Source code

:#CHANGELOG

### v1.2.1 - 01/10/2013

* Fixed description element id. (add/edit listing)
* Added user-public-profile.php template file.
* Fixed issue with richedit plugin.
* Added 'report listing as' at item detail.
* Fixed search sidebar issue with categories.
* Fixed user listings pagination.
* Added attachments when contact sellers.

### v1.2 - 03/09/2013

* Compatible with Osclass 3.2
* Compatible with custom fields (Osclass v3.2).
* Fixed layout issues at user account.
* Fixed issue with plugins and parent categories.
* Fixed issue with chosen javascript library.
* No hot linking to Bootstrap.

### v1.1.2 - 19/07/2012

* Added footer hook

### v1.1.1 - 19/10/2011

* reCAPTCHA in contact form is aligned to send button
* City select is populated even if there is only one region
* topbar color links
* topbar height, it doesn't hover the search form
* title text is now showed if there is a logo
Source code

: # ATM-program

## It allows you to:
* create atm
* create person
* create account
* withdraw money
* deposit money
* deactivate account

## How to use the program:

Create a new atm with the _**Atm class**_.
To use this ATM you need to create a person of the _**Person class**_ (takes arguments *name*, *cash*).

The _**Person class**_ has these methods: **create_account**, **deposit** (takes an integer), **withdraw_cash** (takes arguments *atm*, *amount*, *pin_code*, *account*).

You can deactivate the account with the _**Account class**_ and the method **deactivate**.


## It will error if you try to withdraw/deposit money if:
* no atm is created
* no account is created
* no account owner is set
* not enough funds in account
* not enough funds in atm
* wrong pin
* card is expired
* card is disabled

========

● WHAT TO WORK ON: Scan the records above, then copy out each line that mentions "account".

● RESPONSE AREA:
* Fixed layout issues at user account.
* create account
* deactivate account
The _**Person class**_ has these methods: **create_account**, **deposit** (takes an integer), **withdraw_cash** (takes arguments *atm*, *amount*, *pin_code*, *account*).
You can deactivate the account with the _**Account class**_ and the method **deactivate**.
* no account is created
* no account owner is set
* not enough funds in account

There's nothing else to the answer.